The Life of Birds

Es wird wieder kalt in deut­schen Straf­räumen. Die Zug­vögel ziehen langsam Rich­tung Süden, nach unten, wo es wärmer ist. Und Sir David Atten­bo­rough packt seine 35mm-Kamera ein und kom­men­tiert kopf­schüt­telnd das Ver­halten deut­scher Flug­schwalben. Ernst­haft: Bei der uner­sätt­li­chen Dis­kus­sion um weiche Spieler“ und schöne Män­nerzwei­kämpfe“ war die Sams­tags­kon­fe­renz kaum noch aus­zu­halten. Da wurden Elf­meter gepfiffen, deren Fouls vor dem Straf­raum begannen (in Mön­chen­glad­bach und Köln). Mini­malste Kon­takte zum Schinden eines Straf­stoßes genutzt (in Mön­chen­glad­bach und fol­genlos durch Nie­der­lechner in Hof­fen­heim). Wäh­rend die klarsten Fouls (in Hof­fen­heim und Köln) vogel­wild über­sehen wurden.

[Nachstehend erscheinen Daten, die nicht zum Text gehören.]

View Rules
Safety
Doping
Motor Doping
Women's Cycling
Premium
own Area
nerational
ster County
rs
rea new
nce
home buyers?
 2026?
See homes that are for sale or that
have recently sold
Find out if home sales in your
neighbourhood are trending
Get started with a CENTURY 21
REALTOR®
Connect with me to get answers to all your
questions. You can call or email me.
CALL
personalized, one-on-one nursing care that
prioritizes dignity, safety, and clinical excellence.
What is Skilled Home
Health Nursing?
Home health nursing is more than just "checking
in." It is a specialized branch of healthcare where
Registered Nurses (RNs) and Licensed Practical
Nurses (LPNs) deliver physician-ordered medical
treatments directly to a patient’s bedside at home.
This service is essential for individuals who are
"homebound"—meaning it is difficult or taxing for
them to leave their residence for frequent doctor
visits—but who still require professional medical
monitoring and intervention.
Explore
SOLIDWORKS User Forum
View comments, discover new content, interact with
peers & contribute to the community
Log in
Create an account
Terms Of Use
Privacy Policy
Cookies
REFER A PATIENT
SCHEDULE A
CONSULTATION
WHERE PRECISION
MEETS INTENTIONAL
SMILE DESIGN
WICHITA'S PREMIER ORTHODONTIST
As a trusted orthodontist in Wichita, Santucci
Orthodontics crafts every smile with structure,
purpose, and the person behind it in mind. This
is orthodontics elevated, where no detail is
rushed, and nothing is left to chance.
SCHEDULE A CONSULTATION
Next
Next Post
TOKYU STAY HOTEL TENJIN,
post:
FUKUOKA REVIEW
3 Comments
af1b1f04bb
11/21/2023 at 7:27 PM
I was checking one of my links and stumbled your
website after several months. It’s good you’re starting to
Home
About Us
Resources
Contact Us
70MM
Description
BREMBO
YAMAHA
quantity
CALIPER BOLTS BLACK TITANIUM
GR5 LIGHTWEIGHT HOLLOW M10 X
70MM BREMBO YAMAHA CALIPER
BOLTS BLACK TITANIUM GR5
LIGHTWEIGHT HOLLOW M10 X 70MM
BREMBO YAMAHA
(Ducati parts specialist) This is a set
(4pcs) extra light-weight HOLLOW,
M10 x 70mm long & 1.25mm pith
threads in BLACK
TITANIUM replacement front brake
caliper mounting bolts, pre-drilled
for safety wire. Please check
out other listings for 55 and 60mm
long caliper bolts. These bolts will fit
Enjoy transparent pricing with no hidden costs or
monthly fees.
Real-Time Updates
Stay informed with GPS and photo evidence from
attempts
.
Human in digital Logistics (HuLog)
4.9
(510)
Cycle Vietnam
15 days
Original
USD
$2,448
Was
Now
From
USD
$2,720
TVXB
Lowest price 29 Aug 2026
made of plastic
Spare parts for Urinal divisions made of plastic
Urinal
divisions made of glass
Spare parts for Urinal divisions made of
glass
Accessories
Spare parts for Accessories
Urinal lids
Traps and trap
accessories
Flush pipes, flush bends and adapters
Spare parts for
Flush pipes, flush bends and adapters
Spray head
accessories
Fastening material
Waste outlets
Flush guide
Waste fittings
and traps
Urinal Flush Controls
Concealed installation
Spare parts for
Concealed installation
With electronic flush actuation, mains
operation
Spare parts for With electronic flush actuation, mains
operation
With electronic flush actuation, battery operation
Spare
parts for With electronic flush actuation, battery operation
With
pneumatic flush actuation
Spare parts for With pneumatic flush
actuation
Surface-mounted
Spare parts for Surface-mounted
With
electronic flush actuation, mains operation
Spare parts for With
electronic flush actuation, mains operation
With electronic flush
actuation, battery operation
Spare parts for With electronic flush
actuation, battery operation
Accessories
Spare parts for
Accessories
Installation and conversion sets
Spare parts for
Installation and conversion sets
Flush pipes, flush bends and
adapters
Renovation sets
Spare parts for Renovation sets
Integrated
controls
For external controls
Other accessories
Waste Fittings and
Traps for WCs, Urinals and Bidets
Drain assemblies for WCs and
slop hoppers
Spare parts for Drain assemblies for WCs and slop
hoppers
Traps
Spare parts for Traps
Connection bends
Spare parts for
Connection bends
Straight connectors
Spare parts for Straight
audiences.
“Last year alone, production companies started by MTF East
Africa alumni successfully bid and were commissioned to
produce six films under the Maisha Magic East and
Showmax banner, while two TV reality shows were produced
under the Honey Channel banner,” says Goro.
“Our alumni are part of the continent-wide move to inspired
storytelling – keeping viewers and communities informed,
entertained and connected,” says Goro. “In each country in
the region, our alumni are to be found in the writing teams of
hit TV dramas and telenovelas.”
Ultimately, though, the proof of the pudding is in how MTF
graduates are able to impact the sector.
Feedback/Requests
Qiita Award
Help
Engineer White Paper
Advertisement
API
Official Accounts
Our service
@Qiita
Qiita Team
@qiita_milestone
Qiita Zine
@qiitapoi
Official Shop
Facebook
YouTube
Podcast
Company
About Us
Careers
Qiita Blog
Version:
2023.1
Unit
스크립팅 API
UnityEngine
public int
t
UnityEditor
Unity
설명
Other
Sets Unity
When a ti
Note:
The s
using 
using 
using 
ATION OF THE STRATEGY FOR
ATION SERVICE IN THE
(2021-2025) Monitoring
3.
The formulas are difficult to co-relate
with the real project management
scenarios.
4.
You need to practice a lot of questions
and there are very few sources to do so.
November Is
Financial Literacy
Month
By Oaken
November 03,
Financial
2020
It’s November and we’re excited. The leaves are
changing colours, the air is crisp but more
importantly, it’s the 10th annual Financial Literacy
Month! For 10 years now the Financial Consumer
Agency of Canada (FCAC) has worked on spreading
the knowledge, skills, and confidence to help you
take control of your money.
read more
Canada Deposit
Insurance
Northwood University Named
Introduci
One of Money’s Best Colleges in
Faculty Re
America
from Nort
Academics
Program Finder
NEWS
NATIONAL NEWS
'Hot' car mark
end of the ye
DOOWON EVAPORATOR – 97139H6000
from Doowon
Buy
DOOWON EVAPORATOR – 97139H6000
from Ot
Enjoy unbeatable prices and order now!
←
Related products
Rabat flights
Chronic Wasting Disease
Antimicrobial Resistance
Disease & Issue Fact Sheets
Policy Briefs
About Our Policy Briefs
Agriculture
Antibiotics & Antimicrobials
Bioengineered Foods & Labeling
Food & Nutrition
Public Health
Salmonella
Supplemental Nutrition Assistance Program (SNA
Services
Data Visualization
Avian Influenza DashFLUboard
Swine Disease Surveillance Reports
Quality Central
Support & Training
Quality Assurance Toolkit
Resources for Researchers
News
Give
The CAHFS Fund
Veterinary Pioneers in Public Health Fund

Natür­lich ist die Dis­kus­sion müßig. Nick­lige Szenen hat es im Fuß­ball immer gegeben und den Diver hat nicht einmal Jürgen Klins­mann erfunden. Jede Mann­schaft erhält im Sai­son­ver­lauf ihre Vor- und Nach­teile. Trotzdem sind die Fehl­ent­schei­dungen und vor allem deren thea­tra­li­schen Pro­vo­ka­tionen nicht mehr aus­haltbar. Kleine Szenen, wie Sandro Wagner als ster­bender Schwan im Hof­fen­heimer Straf­raum bis zur plötz­li­chen Wie­der­ge­burt als Team­kol­lege Kevin Vogt den Ball von der Linie und in seine Rich­tung kratzte, machen die Spiele und Spieler zur­zeit unglaub­würdig. Die anschlie­ßenden Sezie­rungen und Dis­kus­sionen nehmen den rest­li­chen Spaß. Das hätte auch Mister Atten­bo­rough nicht schön­reden können.

Stand­fest bleiben

Den schwär­zesten Peter am siebten Spieltag zog der FC Ingol­stadt. Das 0:1 nach einer leichten Abseits­po­si­tion und der geilsten Ball­an­nahme seit Dennis Berg­kamp, nachdem Almog Cohen vorher nur die Latte getroffen hatte. Ein hoch­dis­ku­ta­bler Elf­me­ter­pfiff vor dem 0:2. Ein aus­blei­bender Elf­meter nach klarem Foul in der zweiten Halb­zeit. Auch wenn der 1. FC Köln die bes­sere Mann­schaft stellte, in den kleinen Szenen, den 50:50-Situationen, ver­folgte den Tabel­len­letzten Ingol­stadt das Pech. Trainer Markus Kauc­zinski wartet des­halb wei­terhin auf den ersten Sai­son­sieg.

Umso besser, dass sich Spieler und Vor­stand nach der sechsten Sai­son­nie­der­lage, inmitten des Kölner Jubelorkans, unauf­ge­regt hinter den Trainer stellten. Viel­leicht weil jeder wusste, dass die Ingol­städter ein gutes Spiel gezeigt hatten. Viel­leicht weil jeder weiß, dass diese Cool­ness noch zum Ass im Abstiegs­kampf werden könnte. Also bitte wei­ter­ma­chen, irgend­wann fällt der Würfel in die andere Rich­tung.

Oh je!

Das kol­lek­tive Auf­stöhnen aus Gel­sen­kir­chen-Buer war noch in Augs­burg zu hören, als Schalkes Breel Embolo rüde von Kon­stan­tinos Staf­y­lidis gefoult wurde und anschlie­ßend mit schmerz­ver­zerrtem Gesicht auf der Trage lag. Mit Ver­dacht auf einen Bruch des Sprung­ge­lenks ist dieser Unfall nicht nur per­sön­lich tra­gisch, son­dern auch ein Drama für die Königs­blauen.

Jan-Klaas Hun­telaar zeigte nach seiner Ein­wechs­lung keine Argu­mente, wes­halb es mit ihm besser laufen sollte. Statt­dessen spielte Schalke ideen- und kraftlos. Nur ein geglückter Fern­schuss von Nabil Ben­taleb sorgte für ein Posi­tiv­erlebnis. Ledig­lich der ein­ge­wech­selte Yevhen Kono­ply­anka zeigte in Ansätzen, wer Embolos Tor­ge­fahr ersetzen könnte. Die Ver­let­zung des Schwei­zers ist für Schalke der schwerste Schlag seit Sai­son­be­ginn.